Ship or iceberg, can you decide from space?

https://www.kaggle.com/c/statoil-iceberg-classifier-challenge

Authors

  • Andrii Sydorchuk (sydorchuk.andriy * gmail.com)
  • Kirill Zhdanovich (kzhdanovich * gmail.com)

How-to

  1. Train single NN (run multiple times to train a few NNs):
  • Locally:
      ./nn_local.sh
    
  • Google CloudML:
      ./nn_cloudml.sh $YOUR_GCS_BUCKET
    
  1. Generate features:
python trainer/features.py --train-file data/train.json --test-file data/test.json --nn-preds-dir=precalc --features-file=features.csv
  1. Use lgbm to generate final predictions:
python trainer/lgbm.py --features-file=features.csv --preds-file=preds.csv

Solution overview

  1. Train 5 NNs on image data (excluding incidence angle). Each model is using CV5 with the same split.

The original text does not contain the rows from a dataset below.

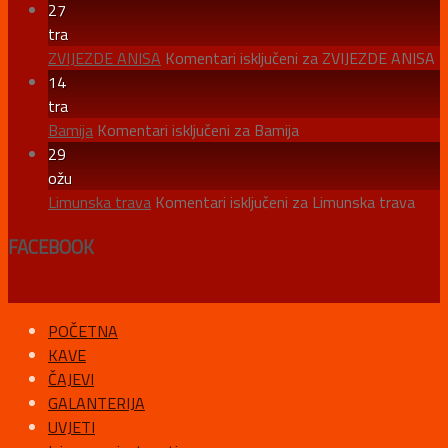
27
tra
ZVIJEZDE ANISA
Komentari isključeni
za ZVIJEZDE ANISA
14
tra
Bamija
Komentari isključeni
za Bamija
29
ožu
Limunska trava
Komentari isključeni
za Limunska trava
FACEBOOK
POČETNA
KAVE
ČAJEVI
GALANTERIJA
UVJETI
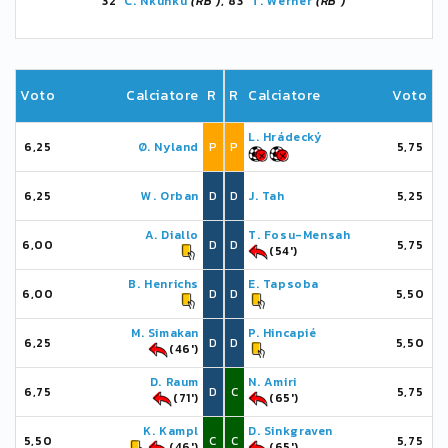
32'
C. Nkunku
(RB )
, 83'
T. Werner
(RB )
Voto
Calciatore
R
R
Calciatore
Voto
L. Hrádecký
6,25
Ø. Nyland
P
P
5,75
6,25
W. Orban
D
D
J. Tah
5,25
A. Diallo
T. Fosu-Mensah
6,00
D
D
5,75
(54')
B. Henrichs
E. Tapsoba
6,00
D
D
5,50
M. Simakan
P. Hincapié
6,25
D
D
5,50
(46')
D. Raum
N. Amiri
6,75
D
C
5,75
(71')
(65')
K. Kampl
D. Sinkgraven
5,50
C
C
5,75
(46')
(65')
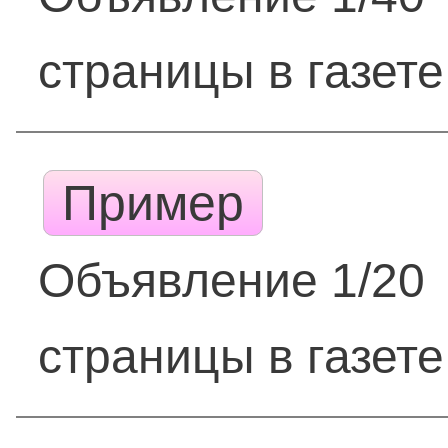
страницы в газете
Пример
Объявление 1/20
страницы в газете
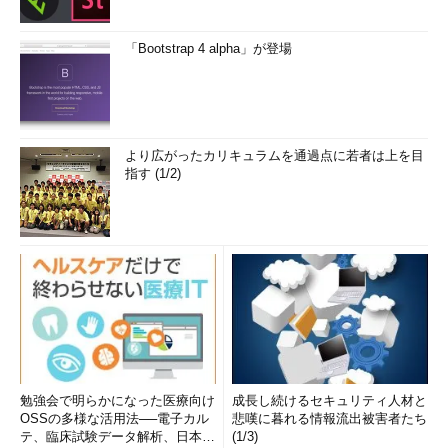
「Bootstrap 4 alpha」が登場
より広がったカリキュラムを通過点に若者は上を目
指す (1/2)
勉強会で明らかになった医療向け
成長し続けるセキュリティ人材と
OSSの多様な活用法──電子カル
悲嘆に暮れる情報流出被害者たち
テ、臨床試験データ解析、日本語
(1/3)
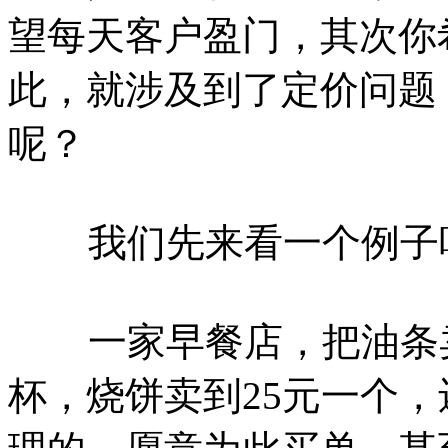
望每天客户盈门，其次你
此，就涉及到了定价问题
呢？
我们先来看一个例子
一家早餐店，把油条卖到
杯，烧饼卖到25元一个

NN tuning was done in the following areas: 1) NN architecture; 2) best augmentation parameters; 3) best CV5 seed that gives similar scores on all folds.
  2. Take subset of NNs, with mean prediction that gives the best CV score on train data.
  3. Group mean predictions from the previous step by incidence angle (train and test data together). For each group calculate the following features: mean prediction, median prediction, total number of samples in a group. During this calculation original train labels can be used to boost precision even further, as long as they don't propagate to the sample predictions itself.
  4. Run KNN regressor on predictions from step 2) and incidence angle.
  5. Train LightGBM model on the features from the steps 2), 3) and 4) (only 5 features in total).
  6. Fine tune LightGBM using CV on train data.
  7. Clip final probabilities towards interval (0.001, 0.999), mainly as a precaution.

Additional notes:

  • NN architecture used is from this paper: https://arxiv.org/pdf/1612.00983.pdf
  • It's important to skip incidence angle while training NNs in step 1), so that they can prioritize image features.
  • It's important to calculate group features in step 3) on both train + test data, to avoid overfitting towards train data distribution.
  • it's important to do a proper CV at every step any parameters are tuned in the algorithm.
  • the fact that images with similar incident angle have similar object class on them is exploited by LightGBM in step 6), based on features in step 3).